This is above the 3-month average rate of 13.2%, the highest inflation rate in the food category on record. “With global food costs coming down from their 2022 high and the cost of oil falling, we expect to see some inflationary pressures easing. However, as retailers still face ongoing headwinds from rising energy bills and labour shortages, prices are yet to peak and will likely remain high in the near term as a result”, CEO Helen Dickinson reported.
British food and drink producers can compete for a share of £20 million in government funding to support projects to boost the public’s nutritional intake. The scheme, Better Food for All, was launched to encourage the development of affordable, accessible and sustainable innovations around commonly consumed products. Businesses can partner with other organisations to apply for funding, and have until the 29th March to submit their bids.
According to research conducted by Vypr, less than 35% of Brits participated in Dry January, with just under 10% more men than women taking on the challenge. When asked why they weren’t participating in Dry January, 57% of consumers responded that they enjoyed having a drink, with 22% stating that they didn’t drink and 7% saying it was too much effort or they didn’t have the support of family and friends.

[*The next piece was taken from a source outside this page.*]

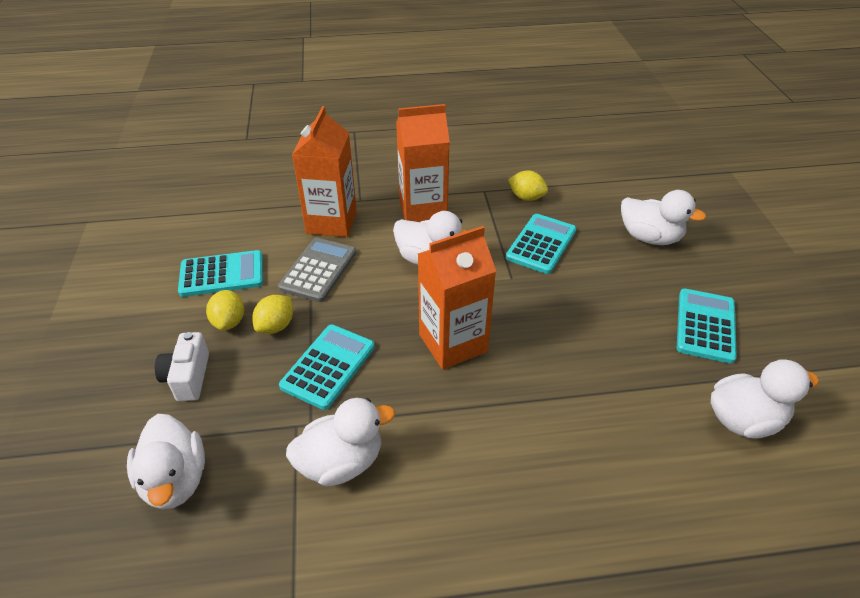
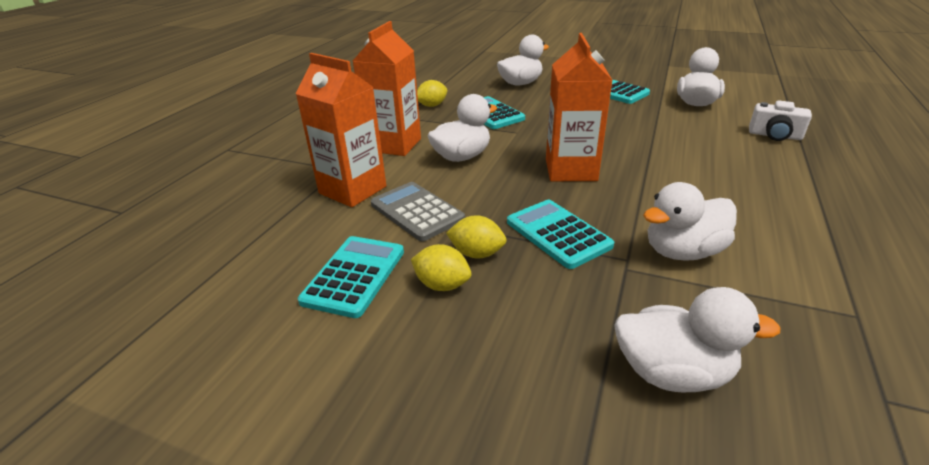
camera: 60 degrees left, 10 degrees down
white camera [155,332,209,401] -> white camera moved to [749,100,812,141]
yellow lemon [252,295,293,334] -> yellow lemon turned 45 degrees counterclockwise [446,215,507,259]
white duck [286,398,395,486] -> white duck turned 120 degrees counterclockwise [643,182,737,261]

Those taking part in Dry January had different reasons for joining the challenge. 42% said it was for health benefits, and 33% said it saved money. The post-Christmas and New Year detox accounted for 30% of consumers, and 20% said it was part of wider lifestyle changes.
With UK recession concerns front of mind, a new study has found that one in six (16%) of food and drink businesses say it is a key factor preventing them from implementing digitisation projects for their sales and marketing functions, stifling their business growth and keeping them behind tech-savvy competitors.
James Clarkson, CEO of Adventoris, commented, “As 2023 gets underway, these findings lay bare the impact the current economic climate is having on firms in the food and drink industry and it is disheartening to see the toll inflation and rising energy costs are taking. So many businesses are being held back from reaching their true potential through being unable to progress with plans to adopt digital processes.”